### YOUR TASK:
Lines where the string "corps" appears are to be copied from the entries below.
□ □ □
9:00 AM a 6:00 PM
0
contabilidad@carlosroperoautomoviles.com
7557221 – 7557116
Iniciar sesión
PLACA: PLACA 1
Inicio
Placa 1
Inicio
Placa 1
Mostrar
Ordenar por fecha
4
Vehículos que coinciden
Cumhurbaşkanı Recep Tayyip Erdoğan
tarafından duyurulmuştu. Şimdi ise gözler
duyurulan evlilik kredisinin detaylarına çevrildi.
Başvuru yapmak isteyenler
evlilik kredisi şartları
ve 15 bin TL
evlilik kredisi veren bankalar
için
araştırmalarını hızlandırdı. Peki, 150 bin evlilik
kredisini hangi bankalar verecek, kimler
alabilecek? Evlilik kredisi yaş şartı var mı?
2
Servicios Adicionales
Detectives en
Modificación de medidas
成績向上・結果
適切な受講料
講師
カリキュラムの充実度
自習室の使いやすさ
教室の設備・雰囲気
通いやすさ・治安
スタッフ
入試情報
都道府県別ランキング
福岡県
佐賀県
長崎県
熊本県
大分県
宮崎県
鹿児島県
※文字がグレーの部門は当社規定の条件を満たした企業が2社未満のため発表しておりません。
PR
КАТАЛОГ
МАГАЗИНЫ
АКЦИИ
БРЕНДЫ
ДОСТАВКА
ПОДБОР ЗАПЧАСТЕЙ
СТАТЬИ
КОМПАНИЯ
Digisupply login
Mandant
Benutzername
□ □ □
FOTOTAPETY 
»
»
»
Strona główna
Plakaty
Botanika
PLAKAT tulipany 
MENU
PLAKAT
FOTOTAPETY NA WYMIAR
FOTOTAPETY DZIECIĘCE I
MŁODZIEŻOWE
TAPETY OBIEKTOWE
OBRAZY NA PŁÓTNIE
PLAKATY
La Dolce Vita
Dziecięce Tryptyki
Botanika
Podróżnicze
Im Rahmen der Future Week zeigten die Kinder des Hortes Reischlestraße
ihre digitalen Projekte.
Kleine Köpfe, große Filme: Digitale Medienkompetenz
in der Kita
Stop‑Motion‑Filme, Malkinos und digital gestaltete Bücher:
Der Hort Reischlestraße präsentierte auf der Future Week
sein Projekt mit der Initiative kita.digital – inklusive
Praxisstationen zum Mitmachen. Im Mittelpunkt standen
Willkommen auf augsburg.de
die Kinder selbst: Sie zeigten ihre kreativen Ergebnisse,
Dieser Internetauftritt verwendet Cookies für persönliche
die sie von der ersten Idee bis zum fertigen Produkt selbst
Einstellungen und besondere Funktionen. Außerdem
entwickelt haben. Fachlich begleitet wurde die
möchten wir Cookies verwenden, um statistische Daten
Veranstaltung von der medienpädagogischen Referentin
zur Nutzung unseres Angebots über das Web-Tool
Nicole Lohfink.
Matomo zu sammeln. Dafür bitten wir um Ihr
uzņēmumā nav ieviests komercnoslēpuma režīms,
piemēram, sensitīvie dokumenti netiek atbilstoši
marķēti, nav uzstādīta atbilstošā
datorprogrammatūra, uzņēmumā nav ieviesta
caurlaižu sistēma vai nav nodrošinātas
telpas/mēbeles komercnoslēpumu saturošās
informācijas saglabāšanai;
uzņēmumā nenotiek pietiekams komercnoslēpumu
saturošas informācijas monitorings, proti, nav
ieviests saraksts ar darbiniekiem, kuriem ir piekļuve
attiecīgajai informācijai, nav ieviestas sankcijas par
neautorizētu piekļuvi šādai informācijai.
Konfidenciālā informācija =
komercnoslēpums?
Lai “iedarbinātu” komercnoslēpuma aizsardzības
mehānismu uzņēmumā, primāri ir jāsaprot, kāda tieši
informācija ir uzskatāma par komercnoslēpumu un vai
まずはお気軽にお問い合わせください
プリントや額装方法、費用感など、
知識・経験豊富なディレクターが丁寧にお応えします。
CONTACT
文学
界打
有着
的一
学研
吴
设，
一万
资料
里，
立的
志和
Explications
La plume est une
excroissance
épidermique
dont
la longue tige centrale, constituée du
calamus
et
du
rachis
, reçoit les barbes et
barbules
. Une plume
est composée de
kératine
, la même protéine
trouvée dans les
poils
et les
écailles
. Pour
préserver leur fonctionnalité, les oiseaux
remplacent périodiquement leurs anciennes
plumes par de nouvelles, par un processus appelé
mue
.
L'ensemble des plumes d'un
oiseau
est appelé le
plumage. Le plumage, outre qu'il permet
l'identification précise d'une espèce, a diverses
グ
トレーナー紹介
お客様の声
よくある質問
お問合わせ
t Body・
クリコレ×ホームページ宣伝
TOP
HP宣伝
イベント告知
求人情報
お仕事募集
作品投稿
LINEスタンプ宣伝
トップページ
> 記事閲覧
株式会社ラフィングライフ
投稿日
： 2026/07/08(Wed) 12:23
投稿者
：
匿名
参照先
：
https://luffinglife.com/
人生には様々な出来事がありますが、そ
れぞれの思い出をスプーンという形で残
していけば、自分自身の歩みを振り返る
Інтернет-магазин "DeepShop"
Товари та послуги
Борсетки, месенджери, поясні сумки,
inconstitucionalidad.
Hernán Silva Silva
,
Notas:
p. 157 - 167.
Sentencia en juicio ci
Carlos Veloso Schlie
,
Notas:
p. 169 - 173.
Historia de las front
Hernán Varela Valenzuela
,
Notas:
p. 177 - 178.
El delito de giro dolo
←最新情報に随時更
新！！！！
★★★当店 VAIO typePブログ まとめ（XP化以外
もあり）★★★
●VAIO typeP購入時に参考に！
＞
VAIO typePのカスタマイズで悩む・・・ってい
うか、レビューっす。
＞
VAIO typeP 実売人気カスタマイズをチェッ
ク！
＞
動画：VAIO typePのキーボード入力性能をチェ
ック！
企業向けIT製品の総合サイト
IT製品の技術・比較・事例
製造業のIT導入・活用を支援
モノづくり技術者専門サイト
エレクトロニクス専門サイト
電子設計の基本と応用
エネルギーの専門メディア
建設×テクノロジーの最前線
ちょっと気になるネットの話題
□ □ □
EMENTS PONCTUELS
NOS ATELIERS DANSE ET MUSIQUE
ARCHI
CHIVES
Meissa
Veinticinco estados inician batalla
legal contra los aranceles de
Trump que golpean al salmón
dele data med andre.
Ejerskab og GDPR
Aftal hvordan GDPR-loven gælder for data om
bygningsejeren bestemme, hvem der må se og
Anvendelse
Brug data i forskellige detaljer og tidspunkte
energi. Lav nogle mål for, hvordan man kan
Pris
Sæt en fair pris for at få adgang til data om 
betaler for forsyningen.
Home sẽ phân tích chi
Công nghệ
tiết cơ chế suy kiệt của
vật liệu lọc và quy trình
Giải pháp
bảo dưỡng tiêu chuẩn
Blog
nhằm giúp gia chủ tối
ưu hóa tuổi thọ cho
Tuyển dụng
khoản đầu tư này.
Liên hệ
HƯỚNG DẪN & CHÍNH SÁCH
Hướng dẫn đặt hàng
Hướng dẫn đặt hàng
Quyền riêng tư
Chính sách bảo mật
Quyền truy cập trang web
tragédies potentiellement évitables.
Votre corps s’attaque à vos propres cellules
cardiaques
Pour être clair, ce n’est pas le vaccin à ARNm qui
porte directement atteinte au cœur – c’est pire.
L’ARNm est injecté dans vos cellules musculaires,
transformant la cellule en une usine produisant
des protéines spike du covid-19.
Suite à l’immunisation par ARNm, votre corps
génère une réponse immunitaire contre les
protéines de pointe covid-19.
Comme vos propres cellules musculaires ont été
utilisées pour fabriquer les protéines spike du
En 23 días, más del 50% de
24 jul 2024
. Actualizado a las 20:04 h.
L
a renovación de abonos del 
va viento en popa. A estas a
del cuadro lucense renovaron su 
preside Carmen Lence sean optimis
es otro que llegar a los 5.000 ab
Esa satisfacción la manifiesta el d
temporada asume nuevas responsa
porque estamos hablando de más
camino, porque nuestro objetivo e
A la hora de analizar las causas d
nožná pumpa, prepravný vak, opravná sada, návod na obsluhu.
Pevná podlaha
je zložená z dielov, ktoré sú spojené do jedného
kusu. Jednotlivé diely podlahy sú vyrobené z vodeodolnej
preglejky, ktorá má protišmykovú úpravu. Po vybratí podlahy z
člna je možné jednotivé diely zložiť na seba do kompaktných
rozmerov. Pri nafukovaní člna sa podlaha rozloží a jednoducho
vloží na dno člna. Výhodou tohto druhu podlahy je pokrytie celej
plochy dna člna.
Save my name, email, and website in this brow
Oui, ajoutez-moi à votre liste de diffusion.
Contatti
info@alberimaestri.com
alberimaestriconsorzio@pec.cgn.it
□ □ □
### WRITTEN REPLY:
Votre corps s’attaque à vos propres cellules
Suite à l’immunisation par ARNm, votre corps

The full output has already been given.